That's not entirely true.

if( max(draw,alfa) == draw ) then *draw* gets stored. DIEP doesn't return
*anywhere* in the search tree a draw score when it transposes. Hashtables cannot
give draw score back.

if( max(draw,alfa) == alfa ) then maximizing has taken away the draw score.

So the only case left can be that in this subtree the move that lead to a draw
was the best move.

Let's first consider using 2 fold properties:
  a) the move cannot be a capture
  b) the move cannot be a pawn move
  c) the move cannot modify en passant status

Then only shuffle moves are left. Yet we know that position P already was
further back in the tree. So if shuffle move m which would modify alfa if it was
the case that we directly evaluate after it but now give draw score back
then:
  P --> .. --> Q(p) --> P'

So basically position P gets wrong evaluated then.

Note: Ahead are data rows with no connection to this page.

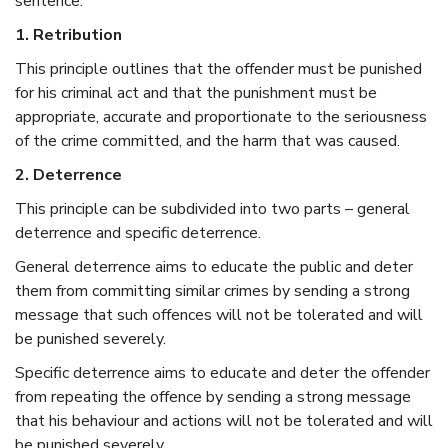
sentence:
1. Retribution
This principle outlines that the offender must be punished
for his criminal act and that the punishment must be
appropriate, accurate and proportionate to the seriousness
of the crime committed, and the harm that was caused.
2. Deterrence
This principle can be subdivided into two parts – general
deterrence and specific deterrence.
General deterrence aims to educate the public and deter
them from committing similar crimes by sending a strong
message that such offences will not be tolerated and will
be punished severely.
Specific deterrence aims to educate and deter the offender
from repeating the offence by sending a strong message
that his behaviour and actions will not be tolerated and will
be punished severely.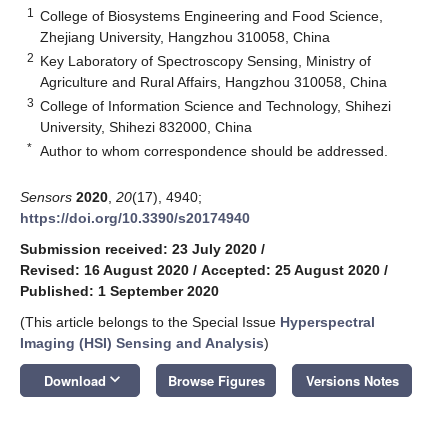
1
College of Biosystems Engineering and Food Science,
Zhejiang University, Hangzhou 310058, China
2
Key Laboratory of Spectroscopy Sensing, Ministry of
Agriculture and Rural Affairs, Hangzhou 310058, China
3
College of Information Science and Technology, Shihezi
University, Shihezi 832000, China
*
Author to whom correspondence should be addressed.
Sensors
2020
,
20
(17), 4940;
https://doi.org/10.3390/s20174940
Submission received: 23 July 2020
/
Revised: 16 August 2020
/
Accepted: 25 August 2020
/
Published: 1 September 2020
(This article belongs to the Special Issue
Hyperspectral
Imaging (HSI) Sensing and Analysis
)
keyboard_arrow_down
Download
Browse Figures
Versions Notes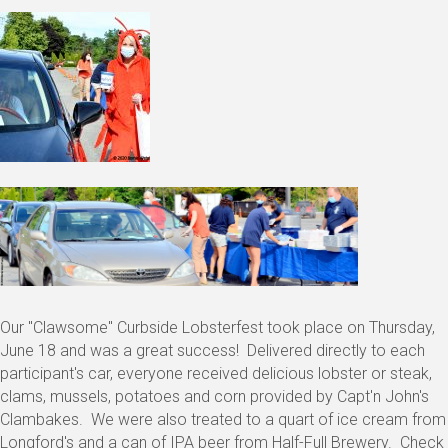
Our "Clawsome" Curbside Lobsterfest took place on Thursday,
June 18 and was a great success! Delivered directly to each
participant's car, everyone received delicious lobster or steak,
clams, mussels, potatoes and corn provided by Capt'n John's
Clambakes. We were also treated to a quart of ice cream from
Longford's and a can of IPA beer from Half-Full Brewery. Check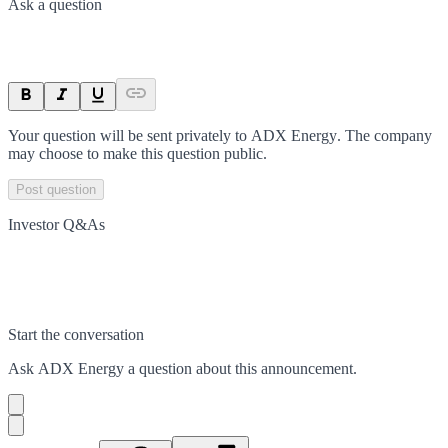
Ask a question
Your question will be sent privately to
ADX Energy
. The company
may choose to make this question public.
Post question
Investor Q&As
Start the conversation
Ask
ADX Energy
a question about this
announcement
.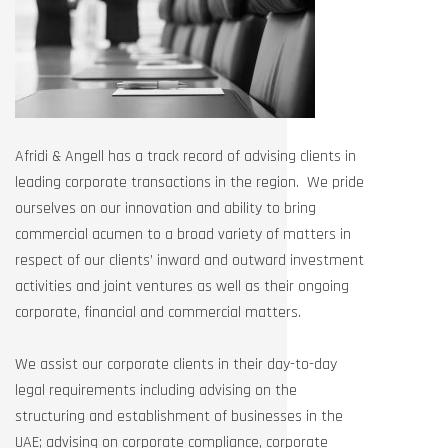
Afridi & Angell has a track record of advising clients in
leading corporate transactions in the region. We pride
ourselves on our innovation and ability to bring
commercial acumen to a broad variety of matters in
respect of our clients’ inward and outward investment
activities and joint ventures as well as their ongoing
corporate, financial and commercial matters.
We assist our corporate clients in their day-to-day
legal requirements including advising on the
structuring and establishment of businesses in the
UAE; advising on corporate compliance, corporate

However, if P is a position > alfa, then we would already see that alpha
improvement back in position P.

So the scores get backtracked correctly to the root and the right score is
written down for position P.

>This is _impossible_ to fix without storing path information as well, which
>eliminates the use of hashing almost 100%...
>
>
>
>
>>
>>>I do not use hash tables for pruning and I do not plan to do it in the near
>>>future but I do not say that it is a bad idea only because of the fact that they
>>>may give a result that is not correct.
>>>Uri
>>
>>You should say that you are a very poor programmer instead. Hashtable gives a
>>lot, especially incombination with nullmove.